Act Needs Protection

The Drivers Privacy Protection Act is likely to reach the Supreme Court.

by / July 31, 1999 0
In April, the Eleventh Circuit found that the Drivers Privacy Protection Act (DPPA) was unconstitutional -- the second appellate court to reach that conclusion. The Eleventh Circuit's decision gives the privacy statute a 2-2 average in the appellate courts, meaning the statute is surely headed for a showdown in the Supreme Court.

All four courts weighing the statute's constitutionality have used the same handful of Supreme Court decisions on the Tenth Amendment to reach opposite conclusions. But each subsequent decision added something to the analysis, making each position stronger than before.

The Fourth Circuit took the first shot, striking down the DPPA in a challenge brought by South Carolina.

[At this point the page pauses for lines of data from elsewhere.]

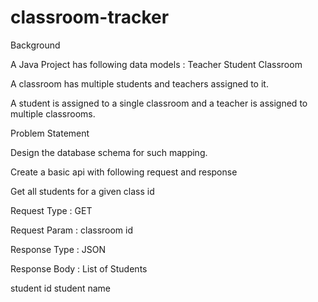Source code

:# classroom-tracker
Background

A Java Project has following data models :
Teacher
Student 
Classroom

A classroom has multiple students and teachers assigned to it.

A student is assigned to a single classroom and a teacher is  assigned to multiple classrooms.

Problem Statement 

Design the database schema for such mapping.

Create a basic api with following request and response 

Get all students for a given class id 

Request Type : GET

Request Param : classroom id 

Response Type : JSON

Response Body : List of Students

student id 
student name 
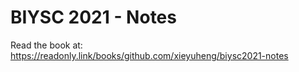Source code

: # BIYSC 2021 - Notes

Read the book at: https://readonly.link/books/github.com/xieyuheng/biysc2021-notes
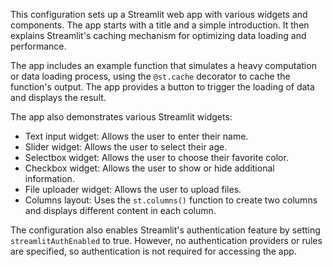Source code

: This configuration sets up a Streamlit web app with various widgets and components. The app starts with a title and a simple introduction. It then explains Streamlit's caching mechanism for optimizing data loading and performance. 

The app includes an example function that simulates a heavy computation or data loading process, using the `@st.cache` decorator to cache the function's output. The app provides a button to trigger the loading of data and displays the result.

The app also demonstrates various Streamlit widgets:
- Text input widget: Allows the user to enter their name.
- Slider widget: Allows the user to select their age.
- Selectbox widget: Allows the user to choose their favorite color.
- Checkbox widget: Allows the user to show or hide additional information.
- File uploader widget: Allows the user to upload files.
- Columns layout: Uses the `st.columns()` function to create two columns and displays different content in each column.

The configuration also enables Streamlit's authentication feature by setting `streamlitAuthEnabled` to true. However, no authentication providers or rules are specified, so authentication is not required for accessing the app.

The court's analysis hinged almost entirely on its interpretation that the federal government can only require states to follow laws of general applicability, not ones aimed specifically at regulating state functions.

The Tenth Circuit seemed quizzical about that conclusion, but didn't say much about why it found the statute did not violate the Tenth Amendment's distinctions between federal and state authority.

The Seventh Circuit provided a greater analytical basis for the side favoring upholding the law. One of the most contentious issues in litigation over the constitutionality of the DPPA is identifying exactly where Congress derived its constitutional authority for the law and what exactly it intended the law to accomplish. Depending on how one answers those questions, the law is either an unconstitutional intrusion on state authority, or a routine regulation of an aspect of interstate commerce.

Seventh Circuit Court Judge Frank Easterbrook found that the congressional goal was regulation of interstate commerce in database information. He explained that "the basic distinction is that states and private parties may be the objects of regulation, although states cannot be compelled to become regulators of private conduct. The Drivers Privacy Protection Act affects states as owners of databases; it does not affect them in their role as governments.

"Because the Drivers Privacy Protection Act affects states as owners of data, rather than as sovereigns, it does not commandeer states in violation of the Constitution," he added. "Wisconsin [the state challenging the law's constitutionality] is no more a regulator or law enforcer when it decides what information to release from its database than is the corner Blockbuster Video outlet."

Another crucial element of the case was to persuade the courts that federal regulation of commercial databases already existed and that the DPPA was only another element in a pervasive scheme of regulation. The only statutes the government trotted out to prove its point were the Video Privacy Protection Act, protecting lists of video rentals, and the Cable Communications Policy Act, which protects subscriber cable information. Easterbrook accepted these as indications of widespread regulation and said there was no need to regulate the entire database industry under a single law.

Easterbrook was also the first to address the lurking First Amendment issue -- that government could not close down access to records that had been traditionally public. Easterbrook quickly brushed that argument aside, noting, "one response is that the First Amendment differs from the Freedom of Information Act. Peering into public records is not part of the 'freedom of speech' that the First Amendment protects. No one thinks that the Privacy Act violates the First Amendment. Well, maybe the plaintiffs do, but their position is untenable."

The Seventh Circuit's ruling substantially fleshed out the position favoring the DPPA's constitutionality. But the Eleventh Circuit decision reached the opposite conclusion in its April ruling.

Writing for the court, Circuit Court Judge James Hill noted that the statute was intended to restrict access to motor vehicle records but that it contained so many exceptions it fell short of its goal. He also more accurately portrayed the congressional intent of the statute, noting, "it is clear that Congress sought by this act to protect the public from 'stalkers' who might use motor vehicle information to locate their victims." He added, "in trying to protect legitimate governmental and business uses of such information, however, Congress riddled the act with more holes than Swiss cheese. Through these holes escaped most of the interstate commerce activity covered by the act."

After listing the obligations the statute placed on the states, Hill observed, "no one disputes that Congress, through the DPPA, has enacted a federal regulatory program to control the dissemination and cloaking of the states' motor vehicle information."

Hill pointed out that Congress could extend laws of general applicability -- such as labor relations laws -- to the states, but could not regulate an activity that was performed only by the state. "Instead of bringing the states within the scope of an otherwise generally applicable law, Congress passed the DPPA specifically to regulate the states' control of the states' own property -- the motor vehicle records," he explained.

The court rejected the claim that the DPPA was but a part of a federal scheme to regulate databases. It also rejected the argument that the law simply regulated commercial activity in the buying and selling of personal information. Hill noted, "the DPPA is not a law of general applicability. Only states collect driver's license and motor vehicle information. This is an exercise in sovereignty." He added, "although the act restricts the way in which private parties who obtain personal information from a motor vehicle department may resell or redisclose such information, the act's applicability to private parties is incidental to its foremost purpose: regulating the way in which states disseminate information collected by their motor vehicle divisions."

Acceptance and review of the DPPA by the Supreme Court would probably result in a decision within two years. Until that time, the law is very much up in the air.